◆ ACTIONS TO TAKE:
1. Answer these from the patent excerpt on nanoporous polymers:
(a) What range of pore dimensions does it give for the nanoporous polymer materials?
(b) What does FIG. 5 show?
(c) What does the term "densifying" mean?
2. Write out the stretch of the patent excerpt on nanoporous polymers from "[0024] FIG. 8(a)" through "of FIG. 2A.", word for word.

◆ EXCERPT TO READ:

SUMMARY OF THE INVENTION
[0014] The present invention discloses a class of random glassy
polymer materials, namely nanoporous polymer materials, which
contain pores with dimensions ranging from 1 nm to 1000 nm. The
present invention also discloses a method of making a nanoporous
polymer material by controlling the size, shape, volume fraction,
and topological features of the pores, which comprises annealing
the polymer material at a temperature above its glass transition
temperature. The present invention further discloses the use of the
resulting nanoporous polymer material to make devices, such as
optical devices. For example, the resulting nanoporous polymer can
be used to make a planar waveguide that can exhibit an optical loss
of less than 0.5 dB/cm.
BRIEF DESCRIPTION OF THE DRAWINGS
[0015] In the drawings:
[0016] FIGS. 1A-1D indicate the solvent weight loss in terms of
time at annealing temperature of 40.degree. C., 60.degree. C.,
80.degree. C., and 100.degree. C., respectively in Example 1.
[0017] FIG. 2A is an Atomic Force Microscope (AFM) photo of the
fluoropolymer, without the densification process and exhibiting
large pore sizes.
[0018] FIGS. 2B-2E are Atomic Force Microscope (AFM) photos of the
fluoropolymers, which are prepared according to Examples 1, 2, and
3, respectively. The pore sizes are greatly reduced from those in
FIG. 2A.
[0019] FIG. 3 illustrates an annealing profile that is optimized by
monitoring the solvent removal rate through the thermalgravimetric
method.
[0020] FIG. 4 shows the loss spectrum of a low loss polymer
waveguide fabricated with the densification procedure described in
Example 3.
[0021] FIG. 5 shows an apparatus for measuring slab waveguide
loss.
[0022] FIG. 6 shows a measured loss of a densified polymer optical
slab waveguide.
[0023] FIG. 7 shows the shape and structure of a polymer optical
channel waveguide that can be made with the disclosed nanoporous
polymer materials.
[0024] FIG. 8(a) through (c) shows the shape and structure of other
optical devices, such as optical fibers, optical prisms, and
optical lenses, that can be made with the disclosed nanoporous
polymer materials.
[0025] FIG. 9 is a cross-sectional contour of FIG. 2A.
[0026] FIG. 10 is a cross-sectional contour of FIG. 2B.
DETAILED DESCRIPTION OF THE INVENTION
[0027] In the following description, reference is made to the
accompanying drawings that form a part thereof, and in which is
shown by way of illustration specific exemplary embodiments in
which the invention can be practiced. These embodiments are
described in sufficient detail to enable those skilled in the art
to practice the invention, and it is to be understood that other
embodiments can be utilized and that changes can be made without
departing from the scope of the present invention.
[0028] Disclosed herein is a process of making an optical polymer
comprising densifying a fluoropolymer from a solution comprising
the fluoropolymer and at least one solvent, wherein the densified
fluoropolymer exhibits a low optical loss.
[0029] As disclosed herein, the term "densifying" means removing or
eliminating at least one nanoporous structure intrinsically
existing in the fluoropolymer film by a densification process
described below.

◆ STORED DATA:

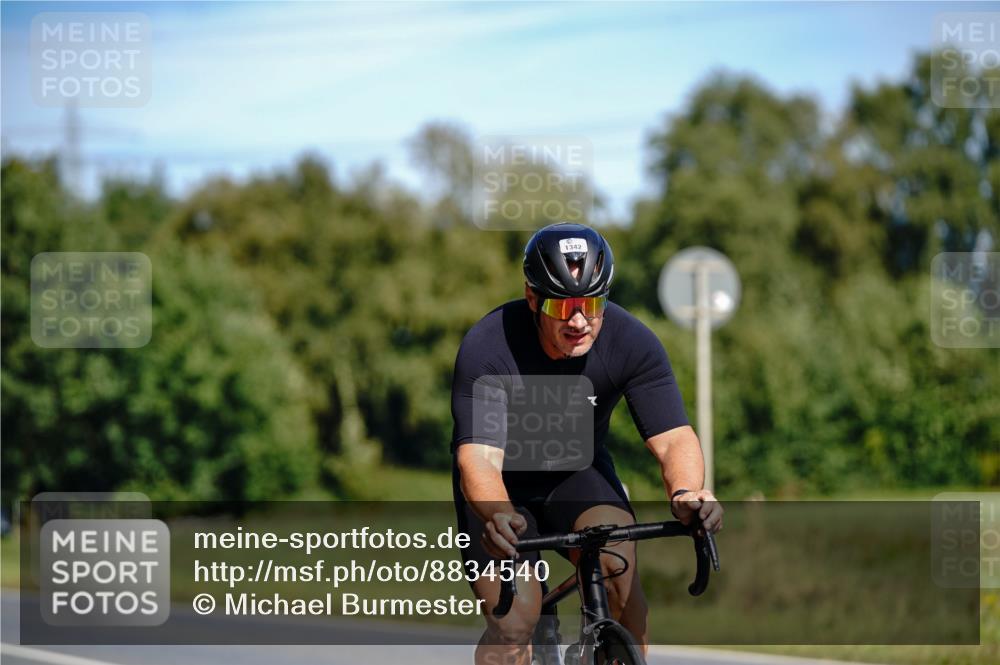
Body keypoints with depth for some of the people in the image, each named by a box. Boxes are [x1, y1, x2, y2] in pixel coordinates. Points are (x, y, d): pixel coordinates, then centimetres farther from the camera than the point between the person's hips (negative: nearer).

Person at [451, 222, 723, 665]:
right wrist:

◆ RESPONSES:
1.
(a) From 1 nm to 1000 nm.
(b) An apparatus for measuring slab waveguide loss.
(c) Removing or eliminating at least one nanoporous structure intrinsically existing in the fluoropolymer film by a densification process.

2.
[0024] FIG. 8(a) through (c) shows the shape and structure of other
optical devices, such as optical fibers, optical prisms, and
optical lenses, that can be made with the disclosed nanoporous
polymer materials.
[0025] FIG. 9 is a cross-sectional contour of FIG. 2A.